To the LAN switch assuming that quite a bit of the traffic is non Wi-Fi.

Also if you think about it two of the vlans ( Guest & IoT ) should only be accessing the internet.

JKnott

@NogBadTheBad

Then you're going to need 3 cables to the switch, which funnel into 1 between the switch and AP. In the process, you've wasted 2 ports on the switch and 2 NICs on pfSense. It's just as easy to connect a VLAN to allow access only to the internet as it is to do the same with a NIC.

johnpoz

What - dude yeah your going to have to connect multiple nics to the switch and possible nics to the AP that support more than 1, or have a higher one..

This NOT wasting ports.. its using them - which is the whole freaking port of having them..

Splitting vlans across multiple physical interface is not rocket science or new.. Not sure what your not understanding..

should only be accessing the internet.

Says who?
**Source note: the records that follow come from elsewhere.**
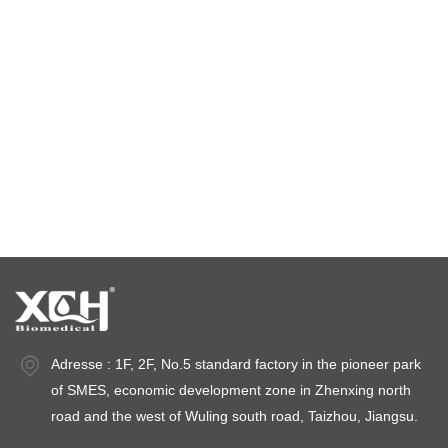
Kammer mit konstanter Temperatur und Feuchtigkeit
Klimaprüfkammer
Temperaturstabilitätskammer
Stabilitätsprüfkammern
Stabilitätskammern
Adresse : 1F, 2F, No.5 standard factory in the pioneer park
of SMES, economic development zone in Zhenxing north
road and the west of Wuling south road, Taizhou, Jiangsu.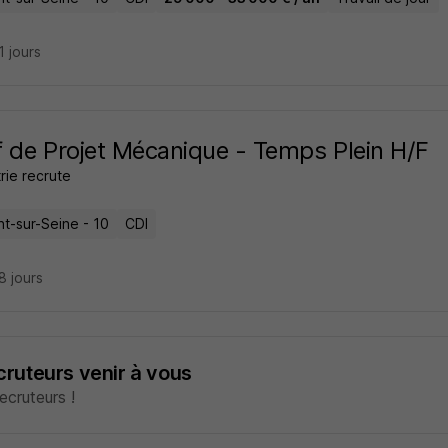
21 jours
 de Projet Mécanique - Temps Plein H/F
trie recrute
t-sur-Seine - 10
CDI
28 jours
ecruteurs venir à vous
cruteurs !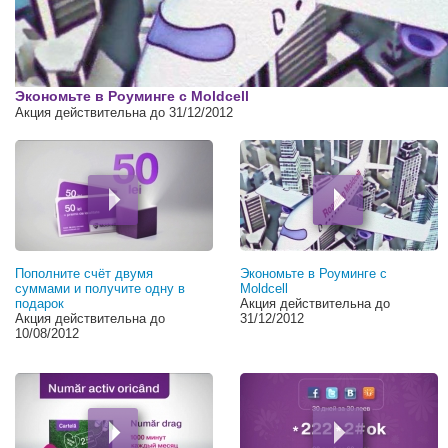
00:00
Экономьте в Роуминге с Moldcell
Акция действительна до 31/12/2012
Пополните счёт двумя
Экономьте в Роуминге с
суммами и получите одну в
Moldcell
подарок
Акция действительна до
Акция действительна до
31/12/2012
10/08/2012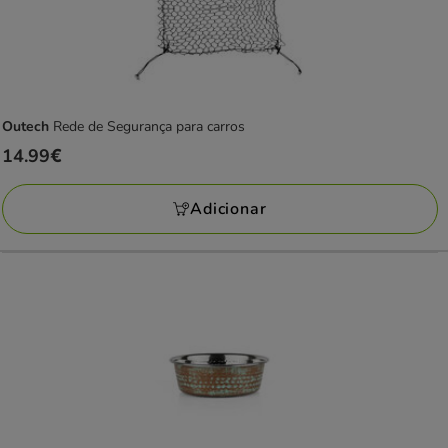
Outech
Rede de Segurança para carros
Preço
14.99€
14.99€
Adicionar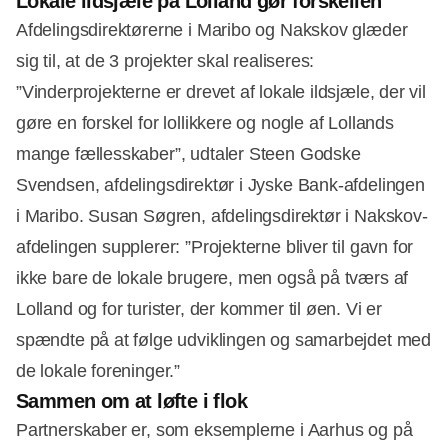
Lokale ildsjæle på Lolland gør forskellen
Afdelingsdirektørerne i Maribo og Nakskov glæder
sig til, at de 3 projekter skal realiseres:
”Vinderprojekterne er drevet af lokale ildsjæle, der vil
gøre en forskel for lollikkere og nogle af Lollands
mange fællesskaber”, udtaler Steen Godske
Svendsen, afdelingsdirektør i Jyske Bank-afdelingen
i Maribo. Susan Søgren, afdelingsdirektør i Nakskov-
afdelingen supplerer: ”Projekterne bliver til gavn for
ikke bare de lokale brugere, men også på tværs af
Lolland og for turister, der kommer til øen. Vi er
spændte på at følge udviklingen og samarbejdet med
de lokale foreninger.”
Sammen om at løfte i flok
Partnerskaber er, som eksemplerne i Aarhus og på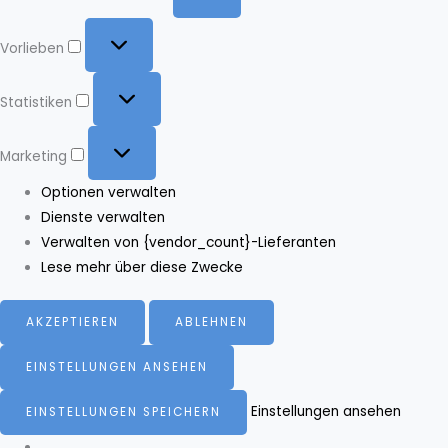
Vorlieben
Vorlieben
Statistiken
Statistiken
Marketing
Marketing
Optionen verwalten
Dienste verwalten
Verwalten von {vendor_count}-Lieferanten
Lese mehr über diese Zwecke
AKZEPTIEREN
ABLEHNEN
EINSTELLUNGEN ANSEHEN
Einstellungen ansehen
EINSTELLUNGEN SPEICHERN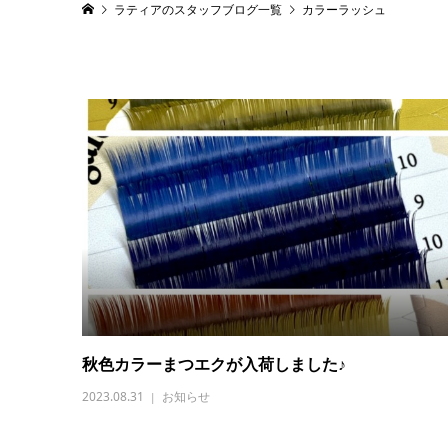
ラティアのスタッフブログ一覧
カラーラッシュ
秋色カラーまつエクが入荷しました♪
2023.08.31
お知らせ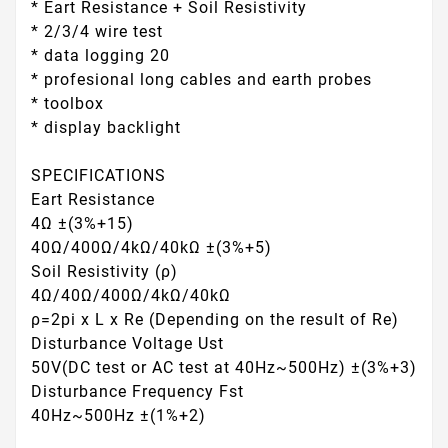
* Eart Resistance + Soil Resistivity
* 2/3/4 wire test
* data logging 20
* profesional long cables and earth probes
* toolbox
* display backlight
SPECIFICATIONS
Eart Resistance
4Ω ±(3%+15)
40Ω/400Ω/4kΩ/40kΩ ±(3%+5)
Soil Resistivity (ρ)
4Ω/40Ω/400Ω/4kΩ/40kΩ
ρ=2pi x L x Re (Depending on the result of Re)
Disturbance Voltage Ust
50V(DC test or AC test at 40Hz~500Hz) ±(3%+3)
Disturbance Frequency Fst
40Hz~500Hz ±(1%+2)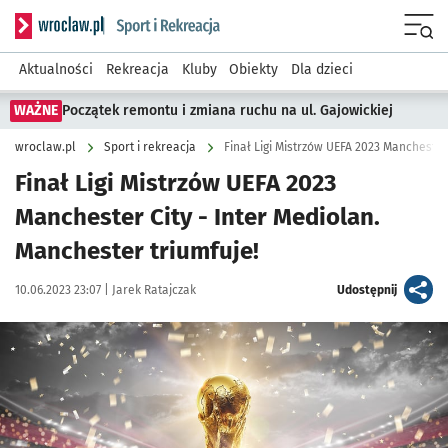
Serwis informacyjny wroclaw.pl podserwis: Sport i rekreacja
Menu
Aktualności
Rekreacja
Kluby
Obiekty
Dla dzieci
WAŻNE
Początek remontu i zmiana ruchu na ul. Gajowickiej
wroclaw.pl
Sport i rekreacja
Finał Ligi Mistrzów UEFA 2023
Manchester City - Inter Mediolan.
Manchester triumfuje!
Data publikacji:
Autor:
artykuł
10.06.2023 23:07 |
Jarek Ratajczak
Udostępnij
Kliknij, aby powiększyć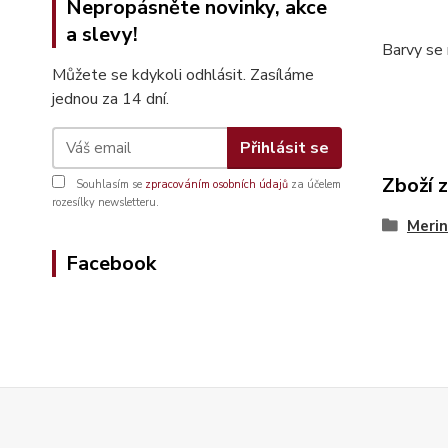
Nepropásněte novinky, akce
a slevy!
Barvy se 
Můžete se kdykoli odhlásit. Zasíláme
jednou za 14 dní.
Přihlásit se
Zboží 
Souhlasím se
zpracováním osobních údajů
za účelem
rozesílky newsletteru.
Merin
Facebook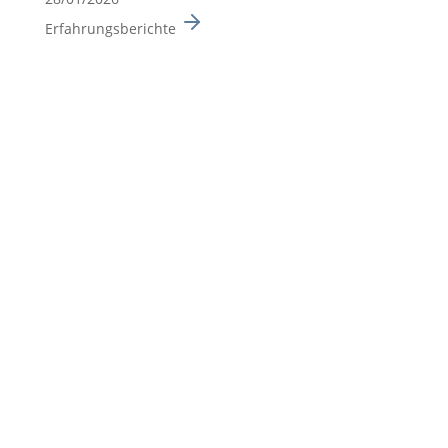
Erfahrungsberichte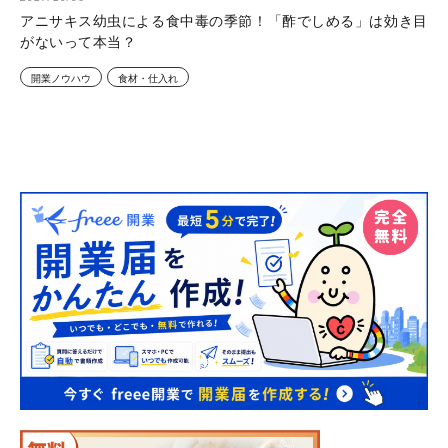
アニサキス幼虫による食中毒の季節！「酢でしめる」は効き目
がないって本当？
開業ノウハウ
食材・仕入れ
And what does that have to do with anything, maybe he has 10ge internet.. the OP asked a simple question.. He already got the answer he was looking for... If you think using more than 1 physical interface is wasting them... Then sure you use 1.. And run your 27 different vlans over that 1 interface..

NogBadTheBad

@JKnott said in How to do vlans with physical nic's to AP's?:

@NogBadTheBad

Then you're going to need 3 cables to the switch, which funnel into 1 between the switch and AP. In the process, you've wasted 2 ports on the switch and 2 NICs on pfSense. It's just as easy to connect a VLAN to allow access only to the internet as it is to do the same with a NIC.

The OP has two access-points, so effectively you could have more than 1 Gbps flowing over the Wi-Fi if there are clients on both access-points if you LAG.

JKnott

@johnpoz said in How to do vlans with physical nic's to AP's?:

This NOT wasting ports.. its using them - which is the whole freaking port of having them.

Does he have a LAG AP? I got the impression he might be using a switch to combine the 3 into 1. I also get the impression the OP is a bit weak on VLANs. Is he familiar with LAG?

johnpoz

^ exactly... I have 3 AP all at gig.. And multiple clients on different vlans across different AP... So why should I bottleneck them by only uplinking those vlans via 1 gig interface.